Writer: But you don’t die for another two years.
Lincoln: Don’t be silly. This game is historically accurate! Haven’t you been reading the fun historical facts that show up onscreen every minute or two?
Writer: I ignore them, because they completely break the flow of the gameplay.
Scene 6: Oklahoma, 1905.
Writer: What now?
Lincoln: We are here to find John Wilkes Booth, the man who assassinated me.
Writer: He died shortly after you did.
Lincoln: Not true! The villains secretly kept him alive for 40 years!
Writer: Why?
Lincoln: Because they’re villains, that’s why! Now, quickly, find him before Jesse James kills him!
Writer: They kept him alive for forty years, just so they could kill him?
Lincoln: Makes sense to me.
Scene 7: Texas, No Date Specified. Why did they specify a date for every scene in the game besides the last scene? I dunno.
Writer: Okay, we made it to the final scene. What do we do here?
Lincoln: You must find the Emperor of Mexico! The villains secretly kept him alive, too.
Writer: Yeah…about that…in between scenes, I checked online. The villains in this game are bad guys from National Treasure 2.
Lincoln: So?
Writer: Is that where this game’s storyline comes from?
Lincoln: Not true! We also stole from Abraham Lincoln: Vampire Hunter!
Writer: I knew it! The game pretends to be historically accurate, but all the designers did was throw together a bunch of random people from the same 40-year period!
Lincoln: You say that, like there’s a problem with it.
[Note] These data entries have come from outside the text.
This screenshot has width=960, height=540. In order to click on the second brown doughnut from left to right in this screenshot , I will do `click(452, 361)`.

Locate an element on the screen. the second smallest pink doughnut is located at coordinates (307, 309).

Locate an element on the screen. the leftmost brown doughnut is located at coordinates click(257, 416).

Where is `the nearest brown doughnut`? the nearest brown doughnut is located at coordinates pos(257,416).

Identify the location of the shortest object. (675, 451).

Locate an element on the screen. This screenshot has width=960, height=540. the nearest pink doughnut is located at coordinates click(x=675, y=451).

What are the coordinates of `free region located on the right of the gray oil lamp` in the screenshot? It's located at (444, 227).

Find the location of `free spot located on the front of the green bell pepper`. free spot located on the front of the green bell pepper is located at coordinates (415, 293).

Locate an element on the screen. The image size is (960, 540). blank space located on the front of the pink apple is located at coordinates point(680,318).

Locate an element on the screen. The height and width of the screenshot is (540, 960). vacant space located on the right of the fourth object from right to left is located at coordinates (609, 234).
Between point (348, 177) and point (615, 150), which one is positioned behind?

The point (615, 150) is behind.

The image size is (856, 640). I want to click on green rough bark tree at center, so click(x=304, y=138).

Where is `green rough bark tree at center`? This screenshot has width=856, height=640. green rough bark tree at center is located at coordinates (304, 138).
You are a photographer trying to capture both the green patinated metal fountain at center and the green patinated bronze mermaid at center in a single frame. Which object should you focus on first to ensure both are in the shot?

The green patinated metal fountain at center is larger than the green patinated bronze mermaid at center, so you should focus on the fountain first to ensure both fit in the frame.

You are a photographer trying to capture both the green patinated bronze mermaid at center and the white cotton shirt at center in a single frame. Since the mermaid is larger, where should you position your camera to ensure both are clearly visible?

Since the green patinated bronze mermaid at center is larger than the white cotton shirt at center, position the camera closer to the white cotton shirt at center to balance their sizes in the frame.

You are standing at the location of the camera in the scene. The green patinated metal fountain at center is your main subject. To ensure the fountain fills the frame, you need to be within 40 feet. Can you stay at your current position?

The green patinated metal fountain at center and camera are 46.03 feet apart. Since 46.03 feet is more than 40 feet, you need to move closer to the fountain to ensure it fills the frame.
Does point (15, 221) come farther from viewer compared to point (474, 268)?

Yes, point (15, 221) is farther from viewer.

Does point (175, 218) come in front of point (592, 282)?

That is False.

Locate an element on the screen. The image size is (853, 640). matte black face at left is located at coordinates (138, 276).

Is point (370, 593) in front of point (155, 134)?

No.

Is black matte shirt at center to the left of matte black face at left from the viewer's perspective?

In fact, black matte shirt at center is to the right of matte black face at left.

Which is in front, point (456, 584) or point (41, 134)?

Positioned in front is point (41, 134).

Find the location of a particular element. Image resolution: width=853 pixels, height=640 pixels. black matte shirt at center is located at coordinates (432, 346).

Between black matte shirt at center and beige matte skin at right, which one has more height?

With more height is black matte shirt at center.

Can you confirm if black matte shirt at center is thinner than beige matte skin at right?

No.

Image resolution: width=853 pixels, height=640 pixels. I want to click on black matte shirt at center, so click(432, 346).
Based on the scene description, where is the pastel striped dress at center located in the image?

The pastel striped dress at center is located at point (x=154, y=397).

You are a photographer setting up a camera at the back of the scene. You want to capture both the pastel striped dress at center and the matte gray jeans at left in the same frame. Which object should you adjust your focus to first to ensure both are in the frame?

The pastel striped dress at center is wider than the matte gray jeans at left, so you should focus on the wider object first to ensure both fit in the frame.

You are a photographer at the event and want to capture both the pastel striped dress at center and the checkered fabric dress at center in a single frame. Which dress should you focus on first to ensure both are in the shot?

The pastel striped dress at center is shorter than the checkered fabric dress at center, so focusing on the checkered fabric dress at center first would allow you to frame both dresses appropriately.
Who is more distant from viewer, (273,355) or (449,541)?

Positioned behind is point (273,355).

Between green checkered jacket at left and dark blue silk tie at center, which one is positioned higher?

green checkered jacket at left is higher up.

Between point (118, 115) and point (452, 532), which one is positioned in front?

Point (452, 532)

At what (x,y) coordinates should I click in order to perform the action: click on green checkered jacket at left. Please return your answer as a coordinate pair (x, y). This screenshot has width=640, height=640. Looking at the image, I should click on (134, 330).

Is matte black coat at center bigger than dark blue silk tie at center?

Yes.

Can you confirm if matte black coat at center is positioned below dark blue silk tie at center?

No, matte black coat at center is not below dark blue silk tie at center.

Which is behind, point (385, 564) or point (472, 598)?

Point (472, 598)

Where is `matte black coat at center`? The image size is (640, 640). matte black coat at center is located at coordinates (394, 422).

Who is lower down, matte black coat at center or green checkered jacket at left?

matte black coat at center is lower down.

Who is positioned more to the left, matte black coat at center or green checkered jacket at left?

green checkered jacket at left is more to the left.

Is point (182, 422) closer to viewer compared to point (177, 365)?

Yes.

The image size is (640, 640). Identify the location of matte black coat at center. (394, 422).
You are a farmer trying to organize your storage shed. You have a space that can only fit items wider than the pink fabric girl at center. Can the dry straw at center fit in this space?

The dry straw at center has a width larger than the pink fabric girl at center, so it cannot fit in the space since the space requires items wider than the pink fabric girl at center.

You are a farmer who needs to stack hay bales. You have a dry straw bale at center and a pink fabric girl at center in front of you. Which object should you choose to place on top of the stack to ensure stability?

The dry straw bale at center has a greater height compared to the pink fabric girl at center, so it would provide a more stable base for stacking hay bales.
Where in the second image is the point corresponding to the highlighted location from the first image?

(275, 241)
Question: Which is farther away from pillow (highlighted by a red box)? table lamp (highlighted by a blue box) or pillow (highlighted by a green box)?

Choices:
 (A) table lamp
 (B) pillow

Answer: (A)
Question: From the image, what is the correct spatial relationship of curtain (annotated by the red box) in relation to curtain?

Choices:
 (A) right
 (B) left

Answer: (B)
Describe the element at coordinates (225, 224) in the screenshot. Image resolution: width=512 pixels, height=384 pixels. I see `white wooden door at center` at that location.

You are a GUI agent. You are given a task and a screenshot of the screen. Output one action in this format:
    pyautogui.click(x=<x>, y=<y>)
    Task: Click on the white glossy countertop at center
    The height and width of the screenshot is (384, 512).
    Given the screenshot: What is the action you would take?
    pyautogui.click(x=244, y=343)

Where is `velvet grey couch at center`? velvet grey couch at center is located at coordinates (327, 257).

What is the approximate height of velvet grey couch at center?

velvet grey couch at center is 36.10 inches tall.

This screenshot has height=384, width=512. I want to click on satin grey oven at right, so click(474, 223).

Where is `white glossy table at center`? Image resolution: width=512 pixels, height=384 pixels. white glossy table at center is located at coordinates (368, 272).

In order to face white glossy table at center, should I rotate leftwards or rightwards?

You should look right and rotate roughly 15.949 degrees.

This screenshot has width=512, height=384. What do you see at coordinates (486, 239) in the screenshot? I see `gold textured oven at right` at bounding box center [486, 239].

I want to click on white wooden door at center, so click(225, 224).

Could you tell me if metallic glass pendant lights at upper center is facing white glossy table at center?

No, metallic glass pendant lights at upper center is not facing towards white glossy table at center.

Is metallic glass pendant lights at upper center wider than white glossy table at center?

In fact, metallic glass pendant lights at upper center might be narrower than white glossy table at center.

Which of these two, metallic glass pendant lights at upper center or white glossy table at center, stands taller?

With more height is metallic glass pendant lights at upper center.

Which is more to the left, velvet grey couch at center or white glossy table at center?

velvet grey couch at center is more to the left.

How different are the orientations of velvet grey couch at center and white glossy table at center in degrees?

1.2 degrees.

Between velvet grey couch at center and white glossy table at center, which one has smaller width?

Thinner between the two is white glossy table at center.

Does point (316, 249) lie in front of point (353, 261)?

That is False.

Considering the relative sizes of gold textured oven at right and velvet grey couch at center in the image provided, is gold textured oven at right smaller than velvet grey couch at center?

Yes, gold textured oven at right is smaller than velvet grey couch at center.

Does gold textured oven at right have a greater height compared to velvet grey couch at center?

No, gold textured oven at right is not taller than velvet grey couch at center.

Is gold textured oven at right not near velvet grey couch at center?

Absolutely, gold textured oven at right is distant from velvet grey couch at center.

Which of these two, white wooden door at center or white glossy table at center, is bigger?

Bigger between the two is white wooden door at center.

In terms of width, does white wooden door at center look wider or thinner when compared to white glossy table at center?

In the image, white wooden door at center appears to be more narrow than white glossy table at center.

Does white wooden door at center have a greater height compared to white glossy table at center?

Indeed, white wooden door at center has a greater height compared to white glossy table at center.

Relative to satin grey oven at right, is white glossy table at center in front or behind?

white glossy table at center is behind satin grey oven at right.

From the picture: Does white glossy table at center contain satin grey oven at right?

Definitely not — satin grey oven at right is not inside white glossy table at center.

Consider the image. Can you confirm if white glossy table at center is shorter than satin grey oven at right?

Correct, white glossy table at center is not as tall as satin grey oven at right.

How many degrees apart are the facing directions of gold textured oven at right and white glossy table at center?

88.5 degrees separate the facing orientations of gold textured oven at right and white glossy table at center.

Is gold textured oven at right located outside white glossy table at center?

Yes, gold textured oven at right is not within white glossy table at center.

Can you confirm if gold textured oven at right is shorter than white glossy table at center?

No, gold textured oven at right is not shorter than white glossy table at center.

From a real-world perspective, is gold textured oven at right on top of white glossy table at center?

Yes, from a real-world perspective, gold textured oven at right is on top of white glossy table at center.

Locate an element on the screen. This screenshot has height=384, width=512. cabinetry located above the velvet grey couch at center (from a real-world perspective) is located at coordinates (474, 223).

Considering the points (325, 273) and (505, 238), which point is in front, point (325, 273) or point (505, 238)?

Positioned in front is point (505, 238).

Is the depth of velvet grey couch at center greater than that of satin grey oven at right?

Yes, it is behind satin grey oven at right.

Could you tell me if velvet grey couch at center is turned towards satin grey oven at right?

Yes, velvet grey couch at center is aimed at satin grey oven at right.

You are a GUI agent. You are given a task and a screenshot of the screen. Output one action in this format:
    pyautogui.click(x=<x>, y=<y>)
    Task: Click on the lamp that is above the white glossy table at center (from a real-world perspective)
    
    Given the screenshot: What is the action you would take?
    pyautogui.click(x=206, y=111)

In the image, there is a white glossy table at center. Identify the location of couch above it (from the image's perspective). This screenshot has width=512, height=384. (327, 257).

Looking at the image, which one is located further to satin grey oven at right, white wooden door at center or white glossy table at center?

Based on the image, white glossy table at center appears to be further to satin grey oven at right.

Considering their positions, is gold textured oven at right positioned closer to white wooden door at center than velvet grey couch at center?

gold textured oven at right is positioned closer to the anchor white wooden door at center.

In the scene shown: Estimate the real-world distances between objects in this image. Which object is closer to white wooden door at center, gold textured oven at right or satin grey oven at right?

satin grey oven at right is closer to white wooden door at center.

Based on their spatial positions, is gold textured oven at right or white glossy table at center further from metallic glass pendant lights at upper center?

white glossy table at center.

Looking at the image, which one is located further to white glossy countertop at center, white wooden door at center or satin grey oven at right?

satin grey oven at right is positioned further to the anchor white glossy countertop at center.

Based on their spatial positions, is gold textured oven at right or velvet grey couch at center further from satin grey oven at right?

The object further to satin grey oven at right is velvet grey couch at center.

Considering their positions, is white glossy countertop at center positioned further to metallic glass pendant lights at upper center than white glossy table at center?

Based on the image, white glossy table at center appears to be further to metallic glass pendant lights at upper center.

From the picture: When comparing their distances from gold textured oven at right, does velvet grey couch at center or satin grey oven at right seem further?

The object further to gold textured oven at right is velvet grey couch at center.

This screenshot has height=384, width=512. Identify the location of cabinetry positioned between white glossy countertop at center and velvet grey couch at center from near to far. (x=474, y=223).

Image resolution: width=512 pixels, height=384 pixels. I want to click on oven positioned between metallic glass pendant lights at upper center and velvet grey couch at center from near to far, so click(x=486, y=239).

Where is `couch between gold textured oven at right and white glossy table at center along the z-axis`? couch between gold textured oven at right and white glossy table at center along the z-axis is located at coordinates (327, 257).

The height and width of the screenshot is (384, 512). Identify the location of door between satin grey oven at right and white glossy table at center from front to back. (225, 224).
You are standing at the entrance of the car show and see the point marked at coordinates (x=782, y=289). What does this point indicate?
Writer: Whatever. Why do I need to find the Emperor of Mexico?
Lincoln: He has the magic spell which will kill all of the villains.
Writer: Is there any reason—any reason at all—why I could not have gone here first?
Lincoln: The game would have been shorter if you did that.
Writer: Of course.
Epilogue: Modern Day. Our hero is nursing a bad hangover, when Jesse James appears.
James: Ha ha ha ha ha!
Writer: Oh no, there’s a bonus chapter available at extra cost!
James: When you killed all the villains, you forgot to kill me! Now I want revenge!
Writer: Revenge? You’re going to shoot me?
James: No, that would be too easy. I’m going to steal Abraham Lincoln’s dead body.
Writer: Gross.
James: Ironically, this will be the one part of the game which comes the closest to being historically accurate! And did I mention you have to solve all the hidden objects challenges again?
Writer: But I didn’t like solving them the first time!
James: Too bad! Reused locations make up half of the bonus chapter! Ha ha ha!
Writer: How do I stop you?
James: After about thirty minutes, you kill me with a conveniently-timed bolt of lightning.
Writer: Go home, Jesse James. You’re drunk.
I think this is my new favorite Michael Gray article.
Thanks! It is a surprisingly accurate rendition of the game.